It depends to some extent on the banana plugs. If they are designed for a crimp connection, AND you have the proper tool(s) I would carefully clean the mating surfaces and then crimp. A gas-tight, cold weld silver-silver connection is what I'd think best of all.
If you have some sort of pressure connection, set screw or similar, I'd not tin. (I would with copper, but silver tarnish is much less of a problem than copper oxidation. ) Cleaning periodically as noted above would be a good idea. I've used bare copper lugs in the past, and liked the sound, but a pain to keep pristine.
Rhodium has been known for years to be a stable plating layer, and that helps. Thin gold over brass or copper is almost always subject to diffusion through the gold. Nickel helps that, but adds more intermetallic interfaces.
Banana plugs come in all sorts of designs; some are pretty poor over the long term. A friend has locking bananas on his cables; I just read on the Pass site that such are subject to wear problems, and sure enough, the gold was gone on the contact surfaces. The type with a little sleeve slit and sprung (hope that's clear) for the contact is usually quite short lived.

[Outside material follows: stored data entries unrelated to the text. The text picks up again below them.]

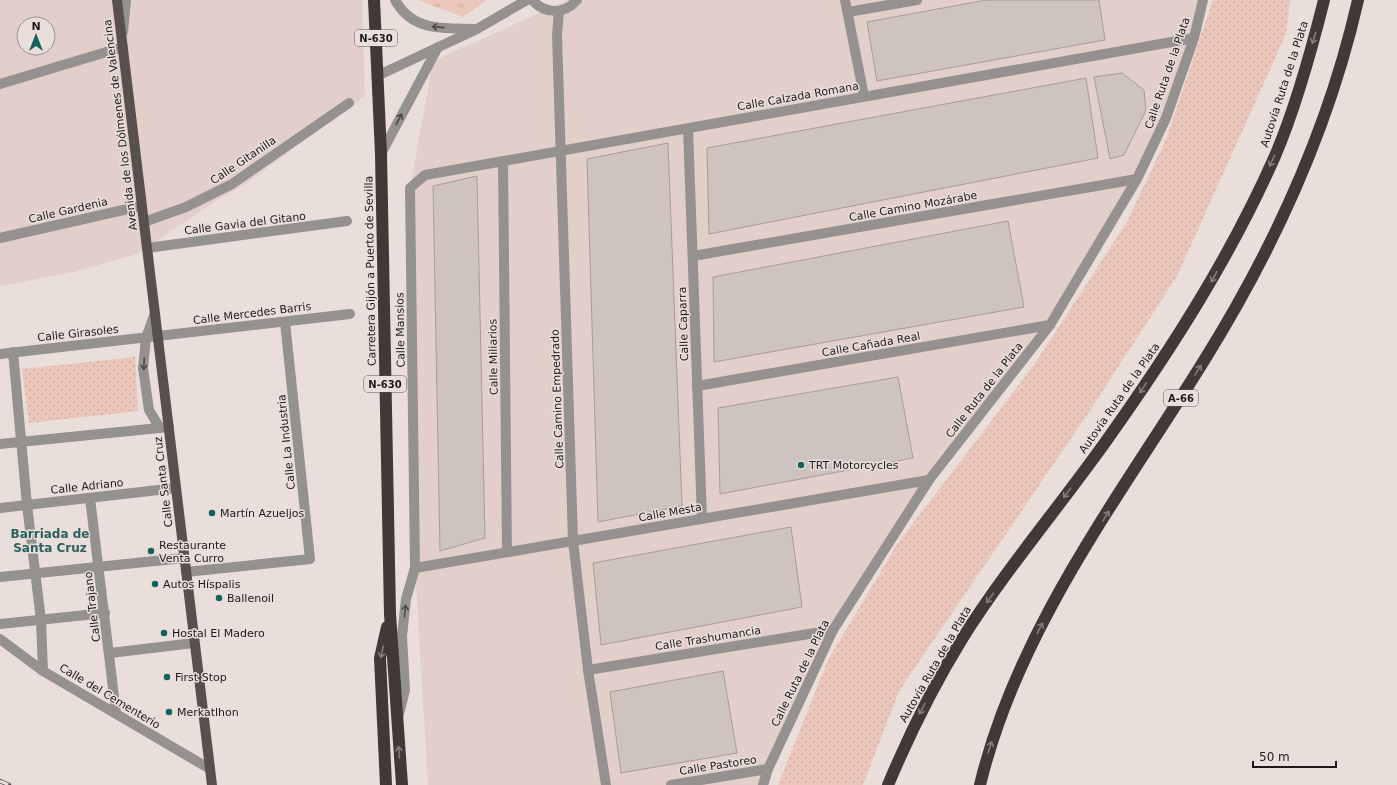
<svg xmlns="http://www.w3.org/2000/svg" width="1397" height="785" viewBox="0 0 1397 785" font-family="'DejaVu Sans',sans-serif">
  <defs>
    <pattern id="grass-tufts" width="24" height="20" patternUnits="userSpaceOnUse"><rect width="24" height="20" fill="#ebc6ba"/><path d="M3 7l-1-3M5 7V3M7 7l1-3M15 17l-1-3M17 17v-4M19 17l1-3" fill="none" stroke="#c9aa9f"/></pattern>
    <pattern id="park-dots" width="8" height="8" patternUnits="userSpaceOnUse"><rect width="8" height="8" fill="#ebc6ba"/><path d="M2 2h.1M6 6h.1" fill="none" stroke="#c9aa9f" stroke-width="1.8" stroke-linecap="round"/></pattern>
  </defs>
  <rect width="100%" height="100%" fill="#e9deda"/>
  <g fill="#e3cfc9" fill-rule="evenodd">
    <path d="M0,0h362l3,96 -118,87 -31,18 -79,53 -63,18 -74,14zM24,24h24v24h-24z"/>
    <path d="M568,0h635l-9,38 -57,141 -87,146 -121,155 -96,150 -70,155h-335l-13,-217 -5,-380 23,-127z"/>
  </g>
  <path fill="url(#grass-tufts)" d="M418,0h69l-24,17z"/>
  <g fill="url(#park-dots)">
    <path d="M1213,0h77l-4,34 -109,242 -86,133 -192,282 -36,94h-85l50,-125 70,-117 136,-178 93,-143 40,-85z"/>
    <path d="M135,357l3,54 -109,12 -7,-54z"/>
  </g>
  <g fill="#cec3bf" stroke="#a79c99">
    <path d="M986,0h113l6,40 -228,41 -10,-59z"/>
    <path d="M1122,73l22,17 2,20 -22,45 -14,4 -16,-82z"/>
    <path d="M1086,78l12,80 -389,76 -2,-86z"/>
    <path d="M668,143l14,363 -84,16 -11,-363z"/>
    <path d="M477,176l8,362 -45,13 -7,-365z"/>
    <path d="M1008,221l16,86 -310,55 -1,-85z"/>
    <path d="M898,377l15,81 -193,36 -2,-86z"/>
    <path d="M791,527l11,80 -201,38 -8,-82z"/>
    <path d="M723,671l14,82 -116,20 -11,-81z"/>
  </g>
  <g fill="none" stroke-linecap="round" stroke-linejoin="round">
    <g stroke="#95918f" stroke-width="10">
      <path d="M395,0c18,32 48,28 80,29"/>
      <path d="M532,0c13,14 32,15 45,0"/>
      <path d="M845,0l19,96"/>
      <path d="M559,11l-2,24 16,506 15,129 18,115"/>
      <path d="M848,12l69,-12"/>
      <path d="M123,32l3,-32"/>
      <path d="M377,76l100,-47 50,-29"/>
      <path d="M0,84l123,-37"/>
      <path d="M688,128l14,391"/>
      <path d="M381,154l57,-107"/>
      <path d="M503,161l4,391"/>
      <path d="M144,222l42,-15 46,-23 117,-81"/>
      <path d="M0,238l141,-32"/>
      <path d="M147,248l200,-27"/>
      <path d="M693,256l444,-77"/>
      <path d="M155,313l-9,25 -3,30 6,42 11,18"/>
      <path d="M13,352l14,153 14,115 2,51"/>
      <path d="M0,354l350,-40"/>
      <path d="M697,386l353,-61"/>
      <path d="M0,444l169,-17"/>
      <path d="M90,498l26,215"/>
      <path d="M0,508l176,-20"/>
      <path d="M415,568l514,-88"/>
      <path d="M186,572l124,-13 -25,-237"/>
      <path d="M0,577l184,-19"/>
      <path d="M0,624l105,-11"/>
      <path d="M0,639l43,32 167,98"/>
      <path d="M110,653l84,-10"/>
      <path d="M588,670l245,-40"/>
      <path d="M399,714l6,-24 -3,-54 4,-37 9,-31 -5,-380 15,-13 769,-137"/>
      <path d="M671,785l97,-16"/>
      <path d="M763,785l5,-16 65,-139 96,-150 121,-155 87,-146 29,-61 28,-80 9,-38"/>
    </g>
    <path stroke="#58504d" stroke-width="10" d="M117,0l95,785"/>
    <g stroke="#423937" stroke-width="12">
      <path d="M374,0l7,154 9,460 12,171"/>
      <path d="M386,785l-6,-127 7,-31"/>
      <path d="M888,785c21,-50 45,-99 74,-146 44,-70 99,-134 147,-202 63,-89 122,-181 166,-281 21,-49 36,-104 49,-156"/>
      <path d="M980,785c38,-158 141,-290 225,-426 69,-111 124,-231 153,-359"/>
    </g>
    <g stroke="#57514f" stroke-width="4.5">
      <path id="rail" d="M0,781l9,4"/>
    </g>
    <use href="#rail" stroke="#e9deda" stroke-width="3" stroke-dasharray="9" stroke-linecap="butt"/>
  </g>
  <defs><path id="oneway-shaft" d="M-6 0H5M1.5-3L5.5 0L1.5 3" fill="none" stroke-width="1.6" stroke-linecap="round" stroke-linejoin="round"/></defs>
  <g stroke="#4e4a48">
    <use href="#oneway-shaft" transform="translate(438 27) rotate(-174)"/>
    <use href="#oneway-shaft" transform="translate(399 119) rotate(-62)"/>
    <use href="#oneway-shaft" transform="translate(144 364) rotate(92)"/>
    <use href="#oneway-shaft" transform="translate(405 611) rotate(-85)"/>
  </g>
  <g stroke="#857b78">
    <use href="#oneway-shaft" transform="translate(1314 38) rotate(107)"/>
    <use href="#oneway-shaft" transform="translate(1272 161) rotate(115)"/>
    <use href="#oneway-shaft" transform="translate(1214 277) rotate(119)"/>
    <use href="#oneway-shaft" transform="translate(1198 370) rotate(-58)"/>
    <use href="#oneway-shaft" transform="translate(1143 388) rotate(124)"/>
    <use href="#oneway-shaft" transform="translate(1067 493) rotate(127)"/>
    <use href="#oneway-shaft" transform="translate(1106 516) rotate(-58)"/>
    <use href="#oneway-shaft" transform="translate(990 598) rotate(125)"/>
    <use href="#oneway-shaft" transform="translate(1040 628) rotate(-63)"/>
    <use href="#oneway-shaft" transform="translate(382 652) rotate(102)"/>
    <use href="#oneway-shaft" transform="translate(922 709) rotate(117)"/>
    <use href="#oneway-shaft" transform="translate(990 747) rotate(-72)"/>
    <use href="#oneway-shaft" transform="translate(399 752) rotate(-94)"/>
  </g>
  <g fill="#14625d" stroke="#e9deda" stroke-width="1.5">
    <circle cx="801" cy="465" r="4"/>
    <circle cx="212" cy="513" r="4"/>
    <circle cx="151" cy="551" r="4"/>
    <circle cx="155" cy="584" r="4"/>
    <circle cx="219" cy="598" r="4"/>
    <circle cx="164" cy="633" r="4"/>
    <circle cx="167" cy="677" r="4"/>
    <circle cx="169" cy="712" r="4"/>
  </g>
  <g text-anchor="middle" stroke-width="3" stroke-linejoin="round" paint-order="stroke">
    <g fill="#e9deda" stroke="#5b5553" stroke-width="1">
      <rect x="355" y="30" width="42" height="16" rx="3"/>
      <rect x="364" y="376" width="42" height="16" rx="3"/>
      <rect x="1164" y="390" width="34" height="16" rx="3"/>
    </g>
    <g font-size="10" font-weight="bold" fill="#1e1a19">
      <text x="376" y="42">N-630</text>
      <text x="385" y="388">N-630</text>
      <text x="1181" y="402">A-66</text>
    </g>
    <g font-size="11" fill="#1e1a19" stroke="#e9deda">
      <text transform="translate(1167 73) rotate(-71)" y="4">Calle Ruta de la Plata</text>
      <text transform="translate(1284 84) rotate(-72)" y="4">Autovía Ruta de la Plata</text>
      <text transform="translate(798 96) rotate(-10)" y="4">Calle Calzada Romana</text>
      <text transform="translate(120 125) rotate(-97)" y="4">Avenida de los Dólmenes de Valencina</text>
      <text transform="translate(243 160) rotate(-34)" y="4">Calle Gitanilla</text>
      <text transform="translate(913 206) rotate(-10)" y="4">Calle Camino Mozárabe</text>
      <text transform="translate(68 210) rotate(-13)" y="4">Calle Gardenia</text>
      <text transform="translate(245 223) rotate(-7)" y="4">Calle Gavia del Gitano</text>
      <text transform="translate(370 271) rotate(-91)" y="4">Carretera Gijón a Puerto de Sevilla</text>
      <text transform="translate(252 313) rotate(-7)" y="4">Calle Mercedes Barris</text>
      <text transform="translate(683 324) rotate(-92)" y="4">Calle Caparra</text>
      <text transform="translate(400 330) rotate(-91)" y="4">Calle Mansios</text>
      <text transform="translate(78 333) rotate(-6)" y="4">Calle Girasoles</text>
      <text transform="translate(871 344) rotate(-10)" y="4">Calle Cañada Real</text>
      <text transform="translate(493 357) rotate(-91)" y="4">Calle Miliarios</text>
      <text transform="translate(984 390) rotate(-52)" y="4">Calle Ruta de la Plata</text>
      <text transform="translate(1119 398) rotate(-55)" y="4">Autovía Ruta de la Plata</text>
      <text transform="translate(557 399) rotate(-92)" y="4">Calle Camino Empedrado</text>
      <text transform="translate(286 442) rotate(-96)" y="4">Calle La Industria</text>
      <text transform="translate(163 482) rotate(-97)" y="4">Calle Santa Cruz</text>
      <text transform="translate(87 486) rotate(-6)" y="4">Calle Adriano</text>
      <text transform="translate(670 512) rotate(-10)" y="4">Calle Mesta</text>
      <text transform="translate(92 607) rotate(-97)" y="4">Calle Trajano</text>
      <text transform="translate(708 638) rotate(-9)" y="4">Calle Trashumancia</text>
      <text transform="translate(935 664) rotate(-60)" y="4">Autovía Ruta de la Plata</text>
      <text transform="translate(800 673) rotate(-64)" y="4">Calle Ruta de la Plata</text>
      <text transform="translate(110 696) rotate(31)" y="4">Calle del Cementerio</text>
      <text transform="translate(718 765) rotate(-9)" y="4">Calle Pastoreo</text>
    </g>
    <g font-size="11" fill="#1e1a19" stroke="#e9deda" text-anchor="start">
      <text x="809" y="469">TRT Motorcycles</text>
      <text x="220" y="517">Martín Azueljos</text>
      <text x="159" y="549">Restaurante<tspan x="159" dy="13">Venta Curro</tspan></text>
      <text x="163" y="588">Autos Híspalis</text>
      <text x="227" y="602">Ballenoil</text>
      <text x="172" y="637">Hostal El Madero</text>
      <text x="175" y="681">First Stop</text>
      <text x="177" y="716">Merkatlhon</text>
    </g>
    <g font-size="12" font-weight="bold" fill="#28615d" stroke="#e9deda">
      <text x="50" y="538">Barriada de<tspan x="50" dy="14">Santa Cruz</tspan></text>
    </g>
  </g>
  <g transform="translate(36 36)"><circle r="19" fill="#e9deda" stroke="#98908d"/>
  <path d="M0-3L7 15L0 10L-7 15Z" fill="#14625d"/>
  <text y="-6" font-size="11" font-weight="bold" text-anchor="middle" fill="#1e1a19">N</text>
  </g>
  <path d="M1253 761v6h83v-6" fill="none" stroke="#1e1a19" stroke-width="2"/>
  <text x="1259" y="761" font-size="12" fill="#1e1a19" stroke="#e9deda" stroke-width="3" paint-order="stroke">50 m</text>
</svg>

Currently I'm trying the Cardas Rhodium plated bananas, which I like; for the moment the copper wire is terminated in a Rhodium plated spade lug, and then to the banana. That's because I'm experimenting with the wire. I'll eventually solder to the banana, which is used at the amplifier end.
On the speaker end, a lug on the cable, and a lug on the end of the wire from the crossover, placed one over the other and compressed in a terminal block (Insulated, so current flows only lug to lug) seems good. Even better, if possible, is to make the speaker cable pendant on the speaker end.